The researchers in the Hong Kong case were quite moderate in describing their results and in drawing conclusions for what it meant more generally. Unfortunately, this doesn’t seem to be the case in Nevada. Dr. Mark Pandori, director of the Nevada State Public Health Laboratory, is one of the co-authors on the paper, and he seems to have been everywhere in the last few days, sending messages that could be overlain with the theme music from Jaws.
There has also been an extremely unfortunate tendency in the media and in social media comments to focus on the idea that the “virus is mutating so quickly that we’ll never develop immunity!” We don’t know much, but this is absolutely not the case. The level of mutations in the Nevada case—even the much greater differences in the Hong Kong case—are very minor. They do not affect the general structure of the virus, its means of attaching to and penetrating human cells, or how it replicates within the cell. They do not rise to the level where antibodies against any of these strains would not be effective against all of these strains. The virus is not mutating past our defenses. This does not mean that vaccines are useless, doom is on us all, and it’s time to start checking out parachuting sans parachute. Not at all.

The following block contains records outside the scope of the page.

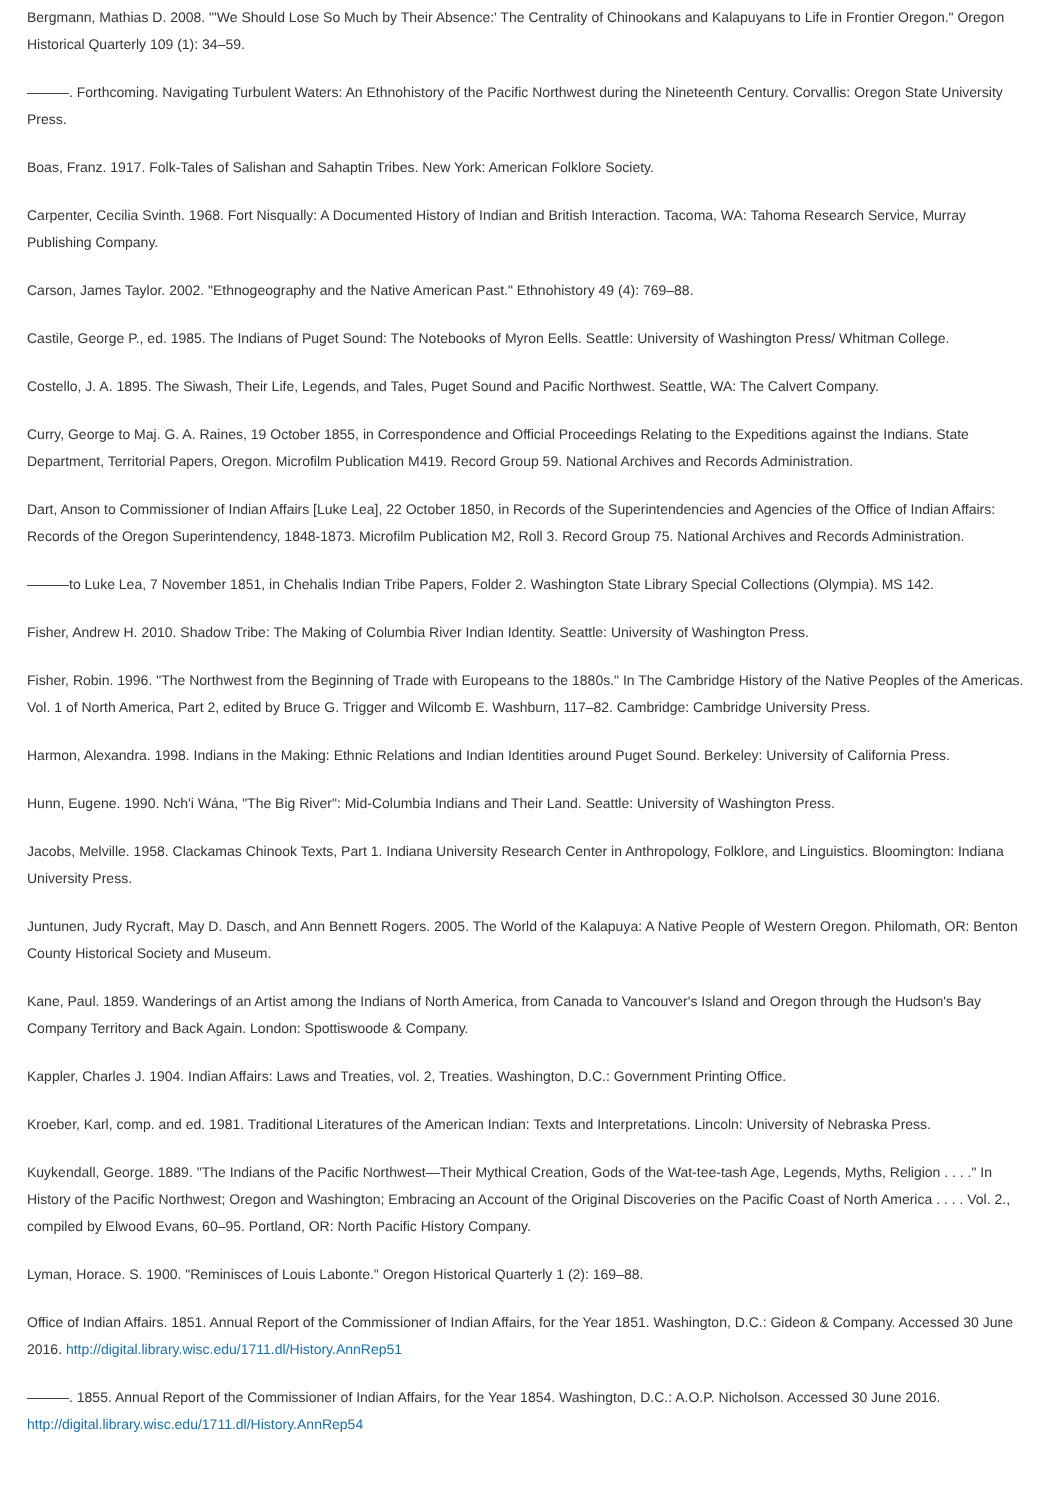Bergmann, Mathias D. 2008. "'We Should Lose So Much by Their Absence:' The Centrality of Chinookans and Kalapuyans to Life in Frontier Oregon." Oregon Historical Quarterly 109 (1): 34–59.
———. Forthcoming. Navigating Turbulent Waters: An Ethnohistory of the Pacific Northwest during the Nineteenth Century. Corvallis: Oregon State University Press.
Boas, Franz. 1917. Folk-Tales of Salishan and Sahaptin Tribes. New York: American Folklore Society.
Carpenter, Cecilia Svinth. 1968. Fort Nisqually: A Documented History of Indian and British Interaction. Tacoma, WA: Tahoma Research Service, Murray Publishing Company.
Carson, James Taylor. 2002. "Ethnogeography and the Native American Past." Ethnohistory 49 (4): 769–88.
Castile, George P., ed. 1985. The Indians of Puget Sound: The Notebooks of Myron Eells. Seattle: University of Washington Press/ Whitman College.
Costello, J. A. 1895. The Siwash, Their Life, Legends, and Tales, Puget Sound and Pacific Northwest. Seattle, WA: The Calvert Company.
Curry, George to Maj. G. A. Raines, 19 October 1855, in Correspondence and Official Proceedings Relating to the Expeditions against the Indians. State Department, Territorial Papers, Oregon. Microfilm Publication M419. Record Group 59. National Archives and Records Administration.
Dart, Anson to Commissioner of Indian Affairs [Luke Lea], 22 October 1850, in Records of the Superintendencies and Agencies of the Office of Indian Affairs: Records of the Oregon Superintendency, 1848-1873. Microfilm Publication M2, Roll 3. Record Group 75. National Archives and Records Administration.
———to Luke Lea, 7 November 1851, in Chehalis Indian Tribe Papers, Folder 2. Washington State Library Special Collections (Olympia). MS 142.
Fisher, Andrew H. 2010. Shadow Tribe: The Making of Columbia River Indian Identity. Seattle: University of Washington Press.
Fisher, Robin. 1996. "The Northwest from the Beginning of Trade with Europeans to the 1880s." In The Cambridge History of the Native Peoples of the Americas. Vol. 1 of North America, Part 2, edited by Bruce G. Trigger and Wilcomb E. Washburn, 117–82. Cambridge: Cambridge University Press.
Harmon, Alexandra. 1998. Indians in the Making: Ethnic Relations and Indian Identities around Puget Sound. Berkeley: University of California Press.
Hunn, Eugene. 1990. Nch'i Wána, "The Big River": Mid-Columbia Indians and Their Land. Seattle: University of Washington Press.
Jacobs, Melville. 1958. Clackamas Chinook Texts, Part 1. Indiana University Research Center in Anthropology, Folklore, and Linguistics. Bloomington: Indiana University Press.
Juntunen, Judy Rycraft, May D. Dasch, and Ann Bennett Rogers. 2005. The World of the Kalapuya: A Native People of Western Oregon. Philomath, OR: Benton County Historical Society and Museum.
Kane, Paul. 1859. Wanderings of an Artist among the Indians of North America, from Canada to Vancouver's Island and Oregon through the Hudson's Bay Company Territory and Back Again. London: Spottiswoode & Company.
Kappler, Charles J. 1904. Indian Affairs: Laws and Treaties, vol. 2, Treaties. Washington, D.C.: Government Printing Office.
Kroeber, Karl, comp. and ed. 1981. Traditional Literatures of the American Indian: Texts and Interpretations. Lincoln: University of Nebraska Press.
Kuykendall, George. 1889. "The Indians of the Pacific Northwest—Their Mythical Creation, Gods of the Wat-tee-tash Age, Legends, Myths, Religion . . . ." In History of the Pacific Northwest; Oregon and Washington; Embracing an Account of the Original Discoveries on the Pacific Coast of North America . . . . Vol. 2., compiled by Elwood Evans, 60–95. Portland, OR: North Pacific History Company.
Lyman, Horace. S. 1900. "Reminisces of Louis Labonte." Oregon Historical Quarterly 1 (2): 169–88.
Office of Indian Affairs. 1851. Annual Report of the Commissioner of Indian Affairs, for the Year 1851. Washington, D.C.: Gideon & Company. Accessed 30 June 2016. http://digital.library.wisc.edu/1711.dl/History.AnnRep51
———. 1855. Annual Report of the Commissioner of Indian Affairs, for the Year 1854. Washington, D.C.: A.O.P. Nicholson. Accessed 30 June 2016. http://digital.library.wisc.edu/1711.dl/History.AnnRep54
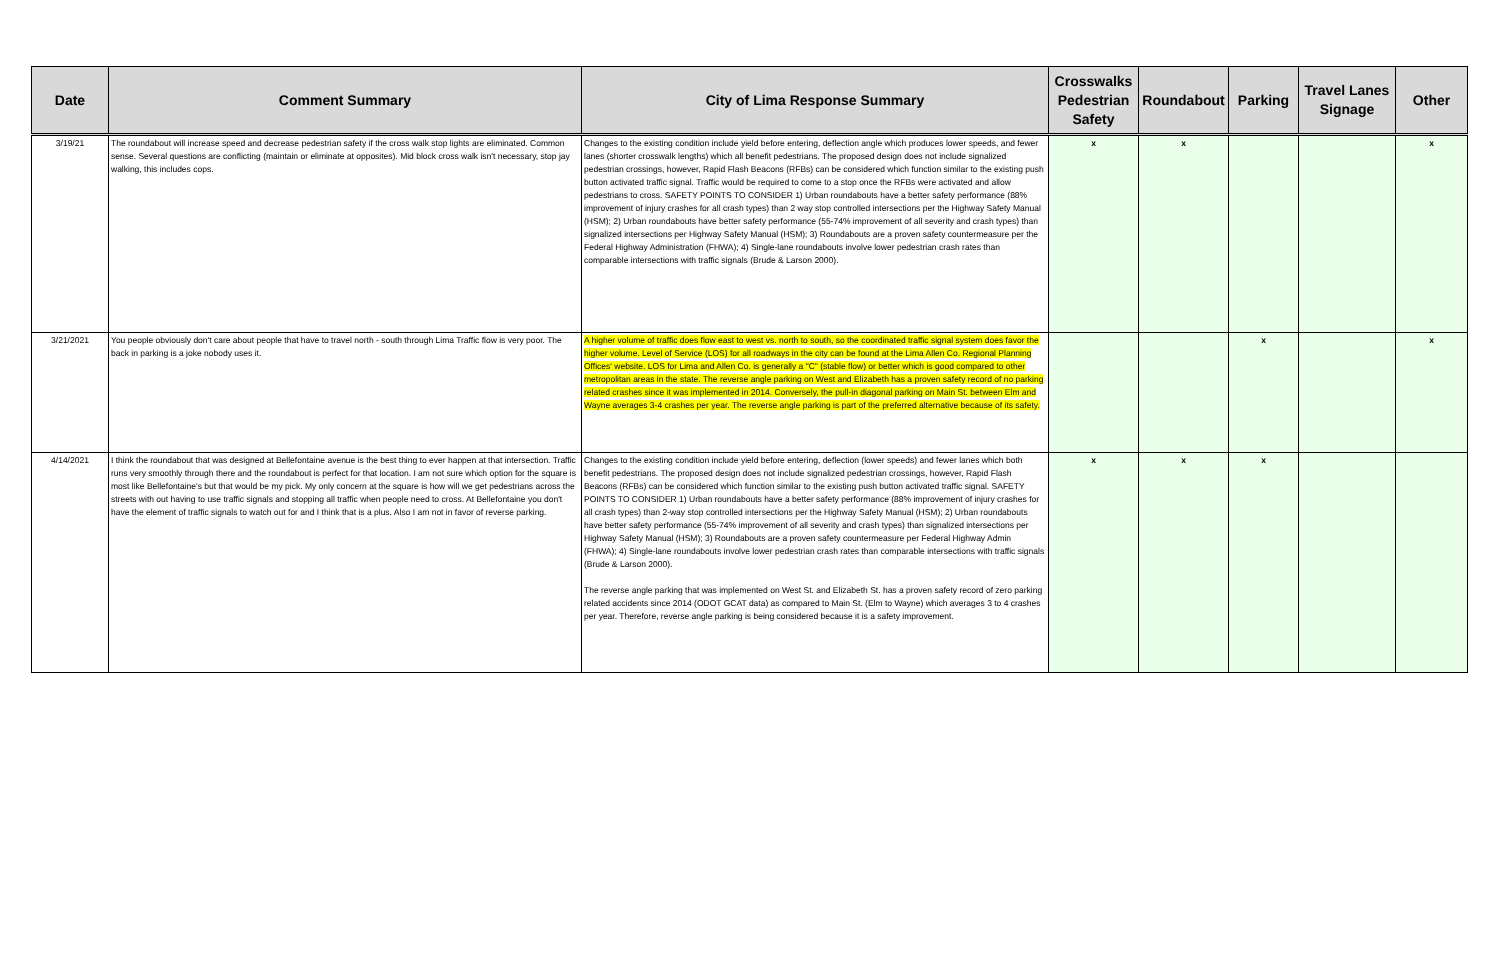| Date | Comment Summary | City of Lima Response Summary | Crosswalks Pedestrian Safety | Roundabout | Parking | Travel Lanes Signage | Other |
| --- | --- | --- | --- | --- | --- | --- | --- |
| 3/19/21 | The roundabout will increase speed and decrease pedestrian safety if the cross walk stop lights are eliminated. Common sense. Several questions are conflicting (maintain or eliminate at opposites). Mid block cross walk isn't necessary, stop jay walking, this includes cops. | Changes to the existing condition include yield before entering, deflection angle which produces lower speeds, and fewer lanes (shorter crosswalk lengths) which all benefit pedestrians. The proposed design does not include signalized pedestrian crossings, however, Rapid Flash Beacons (RFBs) can be considered which function similar to the existing push button activated traffic signal. Traffic would be required to come to a stop once the RFBs were activated and allow pedestrians to cross. SAFETY POINTS TO CONSIDER 1) Urban roundabouts have a better safety performance (88% improvement of injury crashes for all crash types) than 2 way stop controlled intersections per the Highway Safety Manual (HSM); 2) Urban roundabouts have better safety performance (55-74% improvement of all severity and crash types) than signalized intersections per Highway Safety Manual (HSM); 3) Roundabouts are a proven safety countermeasure per the Federal Highway Administration (FHWA); 4) Single-lane roundabouts involve lower pedestrian crash rates than comparable intersections with traffic signals (Brude & Larson 2000). | x | x | | | x |
| 3/21/2021 | You people obviously don't care about people that have to travel north - south through Lima Traffic flow is very poor. The back in parking is a joke nobody uses it. | A higher volume of traffic does flow east to west vs. north to south, so the coordinated traffic signal system does favor the higher volume. Level of Service (LOS) for all roadways in the city can be found at the Lima Allen Co. Regional Planning Offices' website. LOS for Lima and Allen Co. is generally a "C" (stable flow) or better which is good compared to other metropolitan areas in the state. The reverse angle parking on West and Elizabeth has a proven safety record of no parking related crashes since it was implemented in 2014. Conversely, the pull-in diagonal parking on Main St. between Elm and Wayne averages 3-4 crashes per year. The reverse angle parking is part of the preferred alternative because of its safety. | | | x | | x |
| 4/14/2021 | I think the roundabout that was designed at Bellefontaine avenue is the best thing to ever happen at that intersection. Traffic runs very smoothly through there and the roundabout is perfect for that location. I am not sure which option for the square is most like Bellefontaine's but that would be my pick. My only concern at the square is how will we get pedestrians across the streets with out having to use traffic signals and stopping all traffic when people need to cross. At Bellefontaine you don't have the element of traffic signals to watch out for and I think that is a plus. Also I am not in favor of reverse parking. | Changes to the existing condition include yield before entering, deflection (lower speeds) and fewer lanes which both benefit pedestrians. The proposed design does not include signalized pedestrian crossings, however, Rapid Flash Beacons (RFBs) can be considered which function similar to the existing push button activated traffic signal. SAFETY POINTS TO CONSIDER 1) Urban roundabouts have a better safety performance (88% improvement of injury crashes for all crash types) than 2-way stop controlled intersections per the Highway Safety Manual (HSM); 2) Urban roundabouts have better safety performance (55-74% improvement of all severity and crash types) than signalized intersections per Highway Safety Manual (HSM); 3) Roundabouts are a proven safety countermeasure per Federal Highway Admin (FHWA); 4) Single-lane roundabouts involve lower pedestrian crash rates than comparable intersections with traffic signals (Brude & Larson 2000). The reverse angle parking that was implemented on West St. and Elizabeth St. has a proven safety record of zero parking related accidents since 2014 (ODOT GCAT data) as compared to Main St. (Elm to Wayne) which averages 3 to 4 crashes per year. Therefore, reverse angle parking is being considered because it is a safety improvement. | x | x | x | | |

The truth is … we don’t know what this means. We do know that, even with the addition of what appears to be a third case in Belgium, evidence of such reinfections remains extremely rare. Again, if people were getting routinely reinfected, it would be obvious. That is not what doctors are reporting.
It is absolutely possible that in the next few months there will be a significant rise in reinfections as people who had mild or asymptomatic cases of COVID-19 back in February and March reach the point where it’s been over five or six months since their recovery. It’s already known that antibody levels from these mild cases are low, and that antibody levels drop over the months following infection. Antibodies are far from everything when it comes to measuring immune response, but it’s entirely possible that people who experienced COVID-19 at the beginning of the pandemic, will increasingly be at risk of reinfection. In fact, we should expect this.
But we should not expect that what happened in Nevada is the norm. That case is going to need additional review, and it’s going to be interesting to see what kind of response is generated during peer-review of the paper.